How to complete this task:
Output exactly the lines below, starting with the line that has "nose: (250, 398)" and going on through the line that has "left eye: (1021, 420)", both included, and no other lines.

Data supplied:

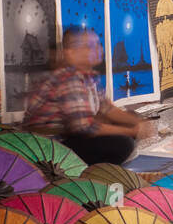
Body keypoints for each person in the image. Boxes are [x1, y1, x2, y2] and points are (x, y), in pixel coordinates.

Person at [25, 27, 154, 165]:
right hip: (49, 147)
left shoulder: (89, 76)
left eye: (98, 44)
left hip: (70, 136)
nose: (98, 49)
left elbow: (107, 109)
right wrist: (131, 131)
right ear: (70, 53)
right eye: (90, 46)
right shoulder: (68, 78)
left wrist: (138, 123)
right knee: (123, 143)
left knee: (129, 120)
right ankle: (84, 174)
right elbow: (84, 127)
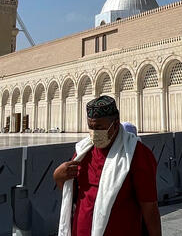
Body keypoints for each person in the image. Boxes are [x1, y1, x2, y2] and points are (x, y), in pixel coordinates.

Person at [55, 95, 161, 236]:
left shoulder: (136, 154)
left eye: (99, 127)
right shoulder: (83, 152)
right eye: (90, 127)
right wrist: (59, 177)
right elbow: (74, 196)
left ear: (115, 124)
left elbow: (149, 207)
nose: (94, 133)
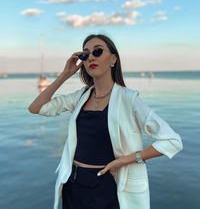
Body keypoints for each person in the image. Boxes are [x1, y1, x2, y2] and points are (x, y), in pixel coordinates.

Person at [28, 34, 183, 209]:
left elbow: (172, 141)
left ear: (113, 58)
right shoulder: (80, 97)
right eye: (85, 55)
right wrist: (65, 75)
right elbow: (36, 108)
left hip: (108, 186)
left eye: (98, 51)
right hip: (74, 184)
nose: (91, 57)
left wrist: (126, 160)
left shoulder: (129, 100)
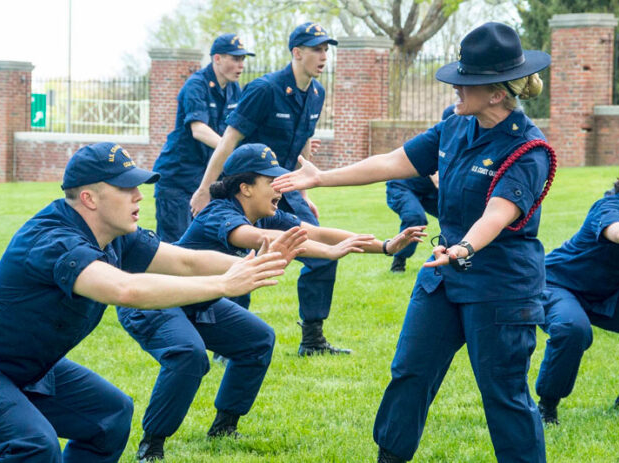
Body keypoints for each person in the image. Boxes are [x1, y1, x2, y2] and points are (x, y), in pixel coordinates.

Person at [273, 22, 552, 463]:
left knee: (505, 394)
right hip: (443, 276)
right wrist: (322, 178)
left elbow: (497, 214)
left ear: (496, 94)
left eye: (465, 82)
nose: (455, 88)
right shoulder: (456, 126)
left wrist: (464, 248)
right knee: (410, 372)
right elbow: (392, 162)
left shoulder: (529, 149)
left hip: (500, 286)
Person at [0, 142, 290, 463]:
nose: (138, 196)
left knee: (109, 416)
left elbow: (185, 261)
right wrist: (224, 284)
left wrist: (250, 265)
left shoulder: (116, 237)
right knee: (33, 445)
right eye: (126, 188)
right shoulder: (54, 240)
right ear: (89, 198)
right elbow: (125, 290)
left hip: (19, 365)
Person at [119, 143, 426, 461]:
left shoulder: (264, 215)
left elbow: (316, 233)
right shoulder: (219, 213)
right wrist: (329, 253)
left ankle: (224, 427)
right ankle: (151, 445)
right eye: (271, 180)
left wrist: (386, 246)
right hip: (156, 300)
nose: (280, 186)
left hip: (198, 300)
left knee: (257, 340)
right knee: (189, 355)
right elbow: (263, 240)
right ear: (245, 188)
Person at [189, 22, 346, 356]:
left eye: (325, 50)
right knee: (241, 259)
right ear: (297, 53)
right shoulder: (264, 89)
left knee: (320, 253)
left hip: (286, 186)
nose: (323, 56)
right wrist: (205, 190)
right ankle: (227, 343)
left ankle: (313, 339)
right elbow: (229, 140)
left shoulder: (317, 93)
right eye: (316, 50)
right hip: (251, 189)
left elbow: (303, 141)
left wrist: (305, 194)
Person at [535, 149, 619, 425]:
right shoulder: (610, 206)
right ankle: (546, 407)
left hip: (608, 292)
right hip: (559, 284)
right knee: (572, 328)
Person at [152, 33, 254, 243]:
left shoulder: (234, 89)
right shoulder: (196, 85)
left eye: (243, 59)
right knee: (174, 247)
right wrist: (231, 150)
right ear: (217, 58)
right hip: (178, 180)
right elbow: (198, 129)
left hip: (206, 178)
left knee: (204, 246)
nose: (241, 65)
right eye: (235, 59)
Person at [384, 105, 453, 272]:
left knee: (457, 217)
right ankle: (399, 261)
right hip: (404, 186)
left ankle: (453, 257)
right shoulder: (439, 142)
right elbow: (439, 180)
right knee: (415, 217)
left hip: (428, 192)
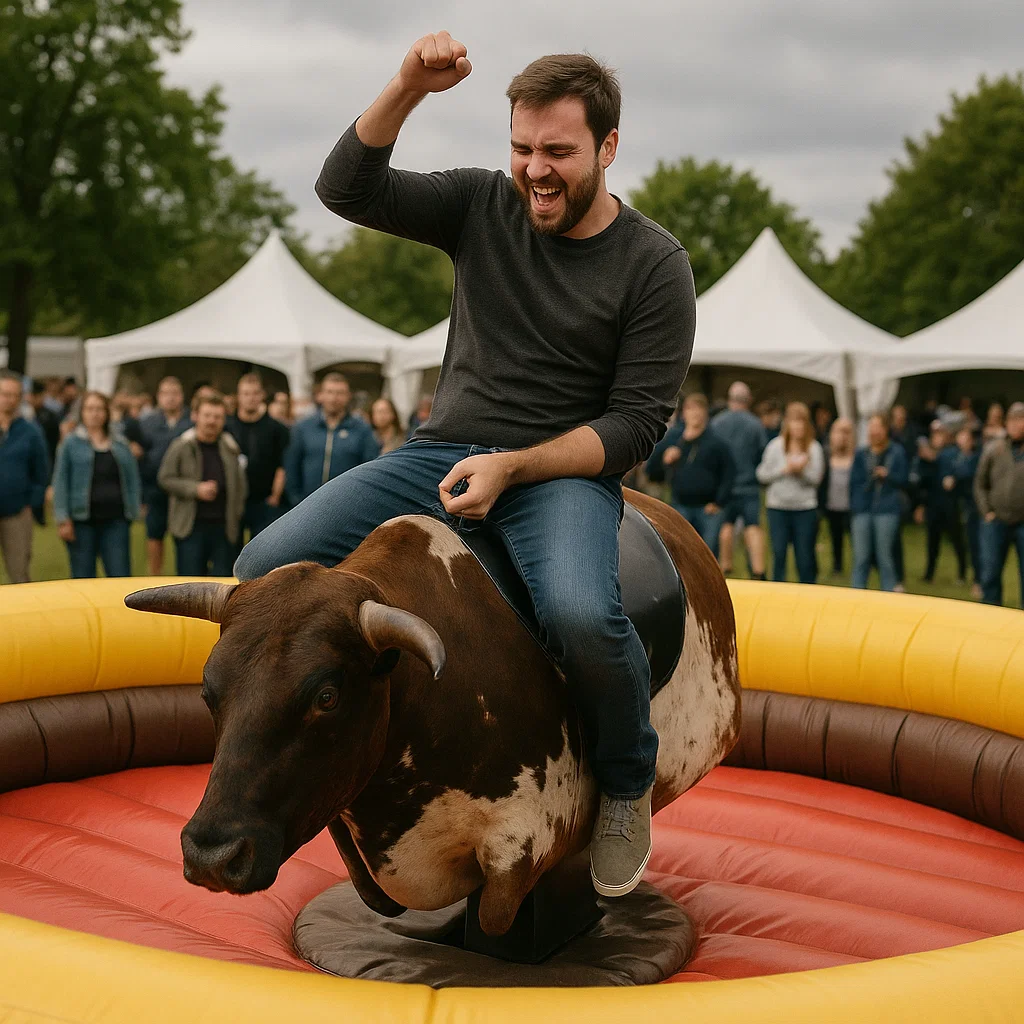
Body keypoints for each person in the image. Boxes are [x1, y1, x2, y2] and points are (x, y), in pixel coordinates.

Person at [235, 35, 697, 898]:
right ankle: (344, 762)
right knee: (262, 572)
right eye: (521, 148)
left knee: (580, 616)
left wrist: (515, 468)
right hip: (437, 452)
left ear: (608, 147)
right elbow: (346, 188)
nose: (535, 170)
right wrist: (408, 84)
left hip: (560, 474)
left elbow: (635, 427)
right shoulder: (483, 204)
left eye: (557, 151)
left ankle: (627, 782)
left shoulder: (655, 264)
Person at [51, 391, 141, 579]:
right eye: (90, 409)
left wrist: (133, 510)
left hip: (116, 521)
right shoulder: (70, 444)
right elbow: (60, 481)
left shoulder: (120, 444)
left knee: (120, 576)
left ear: (107, 413)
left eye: (99, 409)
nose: (95, 414)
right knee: (83, 578)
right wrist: (62, 518)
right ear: (82, 412)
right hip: (82, 521)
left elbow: (132, 480)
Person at [158, 393, 247, 577]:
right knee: (190, 588)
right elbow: (165, 478)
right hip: (191, 529)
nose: (212, 421)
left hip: (224, 529)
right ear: (195, 416)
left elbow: (240, 485)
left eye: (217, 417)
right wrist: (195, 489)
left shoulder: (230, 447)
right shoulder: (181, 445)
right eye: (207, 415)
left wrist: (237, 514)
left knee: (223, 588)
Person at [645, 393, 734, 559]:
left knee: (707, 556)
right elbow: (652, 470)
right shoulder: (673, 438)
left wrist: (719, 502)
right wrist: (665, 458)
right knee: (680, 554)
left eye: (699, 409)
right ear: (684, 413)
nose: (695, 414)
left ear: (706, 413)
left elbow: (729, 474)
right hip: (680, 506)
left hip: (708, 509)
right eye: (690, 409)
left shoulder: (717, 442)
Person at [283, 373, 380, 506]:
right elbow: (292, 465)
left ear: (348, 396)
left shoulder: (362, 430)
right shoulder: (303, 427)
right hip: (307, 505)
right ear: (321, 395)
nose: (334, 398)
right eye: (329, 392)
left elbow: (370, 468)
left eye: (340, 393)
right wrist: (296, 499)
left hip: (346, 506)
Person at [755, 401, 824, 584]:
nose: (798, 426)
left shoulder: (814, 448)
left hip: (804, 509)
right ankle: (778, 590)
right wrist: (784, 470)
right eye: (794, 421)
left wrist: (801, 471)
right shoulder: (775, 446)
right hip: (778, 508)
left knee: (805, 556)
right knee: (779, 553)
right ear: (787, 423)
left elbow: (816, 479)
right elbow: (762, 475)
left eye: (801, 421)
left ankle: (808, 590)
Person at [225, 373, 289, 547]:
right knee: (231, 554)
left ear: (262, 396)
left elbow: (282, 465)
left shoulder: (277, 429)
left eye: (254, 393)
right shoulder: (226, 427)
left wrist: (274, 497)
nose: (250, 398)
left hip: (264, 501)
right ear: (238, 396)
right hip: (233, 500)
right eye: (246, 394)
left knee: (261, 557)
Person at [712, 381, 768, 580]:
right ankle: (758, 571)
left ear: (729, 399)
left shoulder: (717, 422)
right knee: (752, 526)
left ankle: (725, 568)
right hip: (749, 484)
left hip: (725, 486)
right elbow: (763, 453)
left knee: (726, 526)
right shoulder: (755, 424)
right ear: (749, 400)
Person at [137, 377, 192, 575]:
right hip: (155, 491)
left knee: (184, 539)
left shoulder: (191, 421)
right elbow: (139, 460)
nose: (170, 398)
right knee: (154, 537)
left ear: (181, 396)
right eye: (165, 393)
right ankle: (155, 578)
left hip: (184, 493)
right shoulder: (147, 423)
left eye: (174, 393)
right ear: (158, 397)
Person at [0, 370, 50, 583]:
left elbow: (42, 472)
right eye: (4, 393)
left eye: (14, 394)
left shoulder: (30, 431)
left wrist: (31, 503)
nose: (9, 399)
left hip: (17, 512)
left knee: (19, 573)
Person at [850, 413, 908, 592]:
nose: (874, 431)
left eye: (878, 427)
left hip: (887, 509)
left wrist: (888, 475)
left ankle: (888, 594)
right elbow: (854, 483)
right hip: (863, 509)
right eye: (871, 427)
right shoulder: (861, 453)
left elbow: (904, 479)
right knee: (861, 556)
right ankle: (857, 595)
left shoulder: (897, 452)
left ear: (885, 429)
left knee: (885, 555)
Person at [974, 402, 1024, 608]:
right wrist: (986, 511)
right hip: (996, 520)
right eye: (1013, 420)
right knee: (990, 573)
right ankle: (990, 621)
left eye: (1021, 420)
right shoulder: (994, 448)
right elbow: (980, 482)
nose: (1017, 425)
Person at [911, 421, 966, 584]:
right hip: (933, 504)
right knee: (932, 541)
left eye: (940, 433)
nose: (937, 437)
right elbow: (921, 482)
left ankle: (962, 573)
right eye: (935, 433)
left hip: (950, 503)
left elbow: (958, 472)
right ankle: (929, 574)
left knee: (956, 540)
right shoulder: (925, 455)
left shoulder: (952, 452)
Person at [820, 417, 855, 576]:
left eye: (846, 432)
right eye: (838, 431)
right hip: (832, 505)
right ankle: (837, 565)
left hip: (852, 506)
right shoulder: (825, 455)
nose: (842, 436)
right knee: (835, 537)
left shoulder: (857, 457)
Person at [953, 427, 982, 599]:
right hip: (960, 506)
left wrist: (954, 477)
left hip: (975, 507)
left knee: (976, 545)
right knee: (966, 545)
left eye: (965, 437)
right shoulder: (957, 456)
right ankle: (966, 575)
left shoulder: (975, 458)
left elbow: (967, 474)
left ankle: (979, 580)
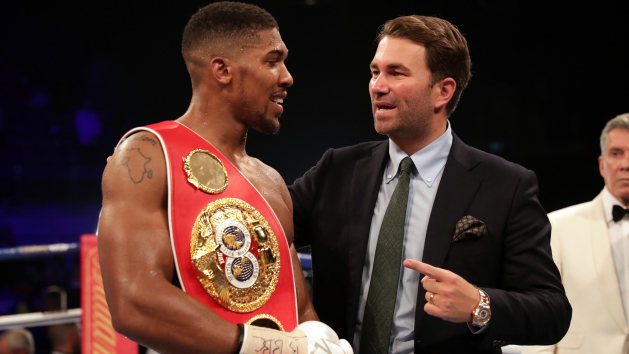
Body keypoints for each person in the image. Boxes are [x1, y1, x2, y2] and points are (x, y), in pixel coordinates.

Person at [289, 15, 571, 353]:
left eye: (396, 73)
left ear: (443, 91)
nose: (377, 86)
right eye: (375, 71)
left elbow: (552, 311)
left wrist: (478, 304)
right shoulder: (337, 169)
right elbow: (263, 228)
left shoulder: (506, 185)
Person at [97, 2, 351, 354]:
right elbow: (134, 302)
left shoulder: (271, 181)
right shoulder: (147, 155)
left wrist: (318, 339)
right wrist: (269, 348)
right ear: (222, 70)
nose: (287, 76)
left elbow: (297, 307)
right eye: (272, 60)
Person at [523, 113, 629, 353]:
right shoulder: (558, 226)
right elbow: (541, 313)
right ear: (602, 165)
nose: (625, 164)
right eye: (616, 153)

Answer to the problem:
nose: (250, 398)
left hip: (264, 501)
right ear: (238, 396)
right hip: (233, 500)
right eye: (246, 394)
left knee: (261, 557)
Person at [712, 381, 768, 580]:
right ankle: (758, 571)
left ear: (729, 399)
left shoulder: (717, 422)
right knee: (752, 526)
left ankle: (725, 568)
right hip: (749, 484)
left hip: (725, 486)
right elbow: (763, 453)
left knee: (726, 526)
right shoulder: (755, 424)
right ear: (749, 400)
Person at [137, 377, 192, 575]:
right hip: (155, 491)
left knee: (184, 539)
left shoulder: (191, 421)
right elbow: (139, 460)
nose: (170, 398)
right knee: (154, 537)
left ear: (181, 396)
right eye: (165, 393)
right ankle: (155, 578)
left hip: (184, 493)
right shoulder: (147, 423)
left eye: (174, 393)
right ear: (158, 397)
Person at [0, 370, 50, 583]:
left elbow: (42, 472)
right eye: (4, 393)
left eye: (14, 394)
left shoulder: (30, 431)
left wrist: (31, 503)
nose: (9, 399)
left hip: (17, 512)
left knee: (19, 573)
Person at [850, 413, 908, 592]:
nose: (874, 431)
left eye: (878, 427)
left hip: (887, 509)
left wrist: (888, 475)
left ankle: (888, 594)
right elbow: (854, 483)
right hip: (863, 509)
right eye: (871, 427)
right shoulder: (861, 453)
left elbow: (904, 479)
right knee: (861, 556)
right ankle: (857, 595)
left shoulder: (897, 452)
left ear: (885, 429)
left knee: (885, 555)
Person at [974, 402, 1024, 608]:
right wrist: (986, 511)
right hip: (996, 520)
right eye: (1013, 420)
right knee: (990, 573)
right ankle: (990, 621)
left eye: (1021, 420)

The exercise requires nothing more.